Foto: Arquivo Público
A publicação foi feita até 1961 mensalmente, relatando em detalhes a construção de Brasília, incluindo fotos. “A revista é incrível e, de certa forma, registrou tudo. Mas talvez tenha faltado na Novacap um departamento de memória, com um historiador naquela época. Seria tão legal. Essa preocupação que começou com o Walter em 1978 deveria ter começado antes. Eles estavam construindo uma capital, uma raridade muito grande”, diz Elias Manoel da Silva.
A concepção=
O arquivo começou com a ação de um homem que se intitula “operário da cultura”, que iniciou um trabalho para preservar a história de Brasília. O baiano Walter Mello, em Brasília desde 1960, tinha sido nomeado para a diretoria de patrimônio da Secretaria de Educação e Cultura em 1978. Representantes das unidades da federação, em encontros oficiais, cobravam do DF um arquivo público. Até então não se sabia muito do que se tinha da época da construção. Mello foi atrás primeiro do que significava a instituição.
O grupo de funcionários da então diretoria de patrimônio começou a buscar esses documentos. “Devem estar na Novacap”, teria dito um deles. Em uma salinha, meio que guardados sem cuidado, estavam lá. Atas de reuniões, contratos de trabalhos e serviços, fotos, filmes. Era o início do que precisavam para começar um arquivo. Mas era preciso mais. Outros órgãos tinham de colaborar.
Foi um trabalho de formiguinha. Documentos, fotos, filmes, mapas, projetos, notas fiscais, contratos, atas. O acervo foi crescendo. Oficialmente, a instituição intitulada Arquivo Público do Distrito Federal foi criada em 1985.

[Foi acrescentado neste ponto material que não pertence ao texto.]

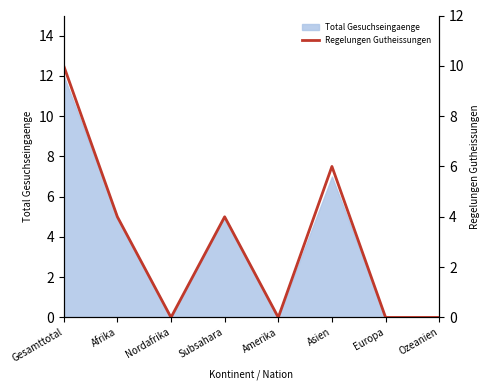

The value at Ozeanien is 0. True or false?

True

A sorte de Brasília é que, por ser uma cidade nova, muitos de seus fundadores estavam vivos para contar sua história e deixá-la registrada. Tão logo foi criado, os funcionários do Arquivo Público faziam, pelo menos uma vez por mês, um evento chamado de Chá da Memória. Walter Mello comprava o chá com dinheiro do próprio bolso, uma outra colega trazia a toalha, outra os biscoitos, e eles espalhavam fotos pela mesa, reuniam os pioneiros – Ernesto Silva estava sempre presente – e pediam ajuda para identificar quem era quem nas imagens. Isso permite que hoje praticamente todas as fotos estejam identificadas, mostrando, por exemplo, que passaram por aqui durante a construção estrangeiros, políticos e até artistas, como uma foto que mostra a visita de Di Cavalcanti.

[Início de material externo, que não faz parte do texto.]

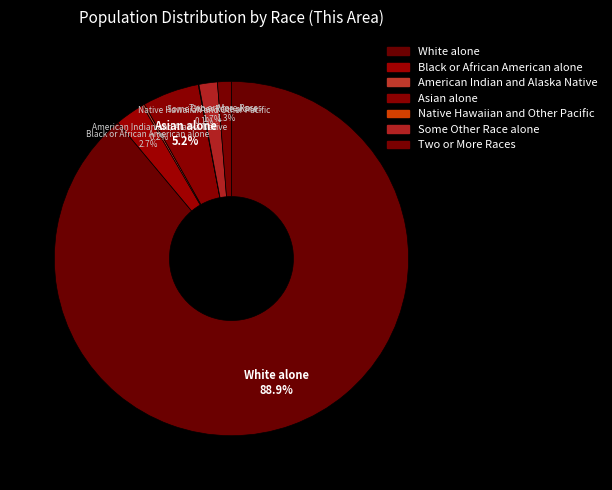

Is Two or More Races the majority of the pie?

No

Era possível conversar com um pioneiro, ouvir casos engraçados da época, falar do barro, da calmaria, da vida social. Atualmente, mais de 60 anos que os primeiros chegaram por aqui, alguns que eram crianças ainda guardam algumas lembranças. Memórias essas que não podem ser esquecidas. Nunca. Mas alguns desses pioneiros já morreram. Fizeram sua parte como candangos, e deixaram seu legado. Parte desse legado guardado ali, no galpão. Alguns, as famílias doaram seus documentos, como o próprio doutor Ernesto, além da jornalista Yvonne Jean, do segundo prefeito de Brasília Paulo de Tarso, Asta Rose Alcaide, Juca Chaves, Luiz Neto, do arquiteto Gladson Rocha, Ecilda Ramos, Manuel Mendes e até do Brasília Palace Hotel.
Os primeiros contribuidores do fundo público são, além da Novacap, as Secretarias de Comunicação, de Gestão do Território e Habitação, de Desenvolvimento Urbano e Meio Ambiente, de Educação, Gabinete do governador, Fundação Cultural do DF e Administrações Regionais.
O acervo está em constante crescimento, além do processo de digitalização, feito em grande escala entre os anos de 2013 e 2014. Atualmente, cerca de 60% do material está digitalizado e continua sendo uma atividade constante, principalmente dos negativos fotográficos. A documentação cartográfica é feita por demanda para atender a sala de consultas. O trabalho lá não para. São apenas 36 servidores, todos apaixonados pelo que fazem.